Lyra mengangguk. "Mungkin Ayah akan mengirimkan Kak Evan kembali ke Indonesia atau direhabilitasi di sini. Aku tidak tahu apa keputusannya. Aku langsung pulang saat mereka bertengkar."

Aero menganggu mengerti.

Malam harinya.

Lyra menatap pantulan dirinya di cermin. Gaun merah itu terlihat cantik dan pas di tubuhnya, tapi Lyra jadi tidak menyukainya. Ia pun melepaskan gaun itu dan membuangnya ke wadah sampah du sudut kamar. Lyra mengambil jubah mandinya.

Pintu kamar mandi dibuka.
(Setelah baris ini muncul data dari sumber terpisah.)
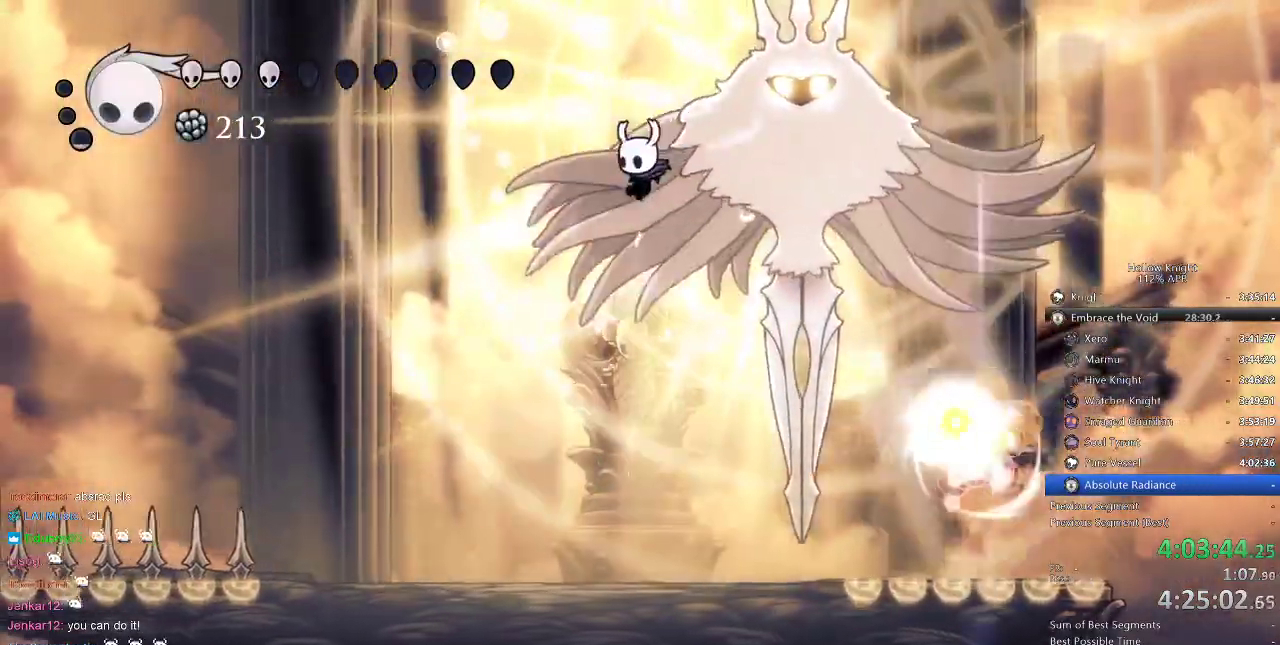
{"keys": [], "events": [[17, "spell", "down"], [100, "spell", "up"], [467, "down", "up"], [467, "left", "up"]]}
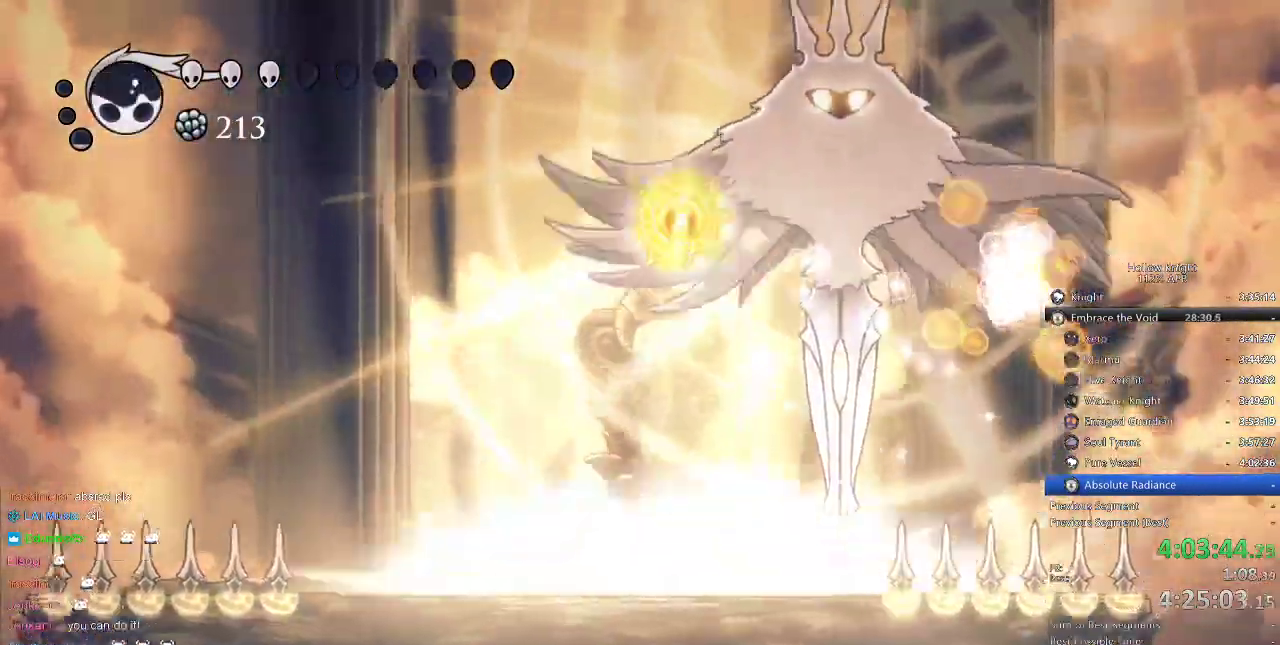
{"keys": [], "events": []}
Aero keluar dari kamar mandi hanya mengenakan boxer hitam. Sementara handuk putihnya digunakan untuk mengelap rambutnya yang basah.

Giliran Lyra yang mandi. Wanita itu menutup pintu kamar mandi. Saat mencium aroma sabun mandinya sendiri, Lyra menjadi mual. Ia pun muntah.

Aero mendengar suara Lyra yang sedang muntah. Ia segera mengetuk pintu kamar mandi.

"Sayang? Kau baik-baik saja?" tanya Aero.

"Aku baik-baik saja," sahut Lyra dari kamar mandi.

"Kepalamu sakit?"

"Tidak, aku baik-baik saja, kok. Apa aku boleh memakai sabun mandi milikmu?" tanya Lyra.

"Iya, pakai saja," jawab Aero.

Akhirnya Lyra mandi menggunakan sabun milik Aero. Saat menyentuh bahunya, Lyra jadi teringat mimpi buruknya kemarin malam di mana Prajas memperkosanya. Sungguh mimpi yang sangat menakutkan dan membuatnya cukup syok ketika bangun.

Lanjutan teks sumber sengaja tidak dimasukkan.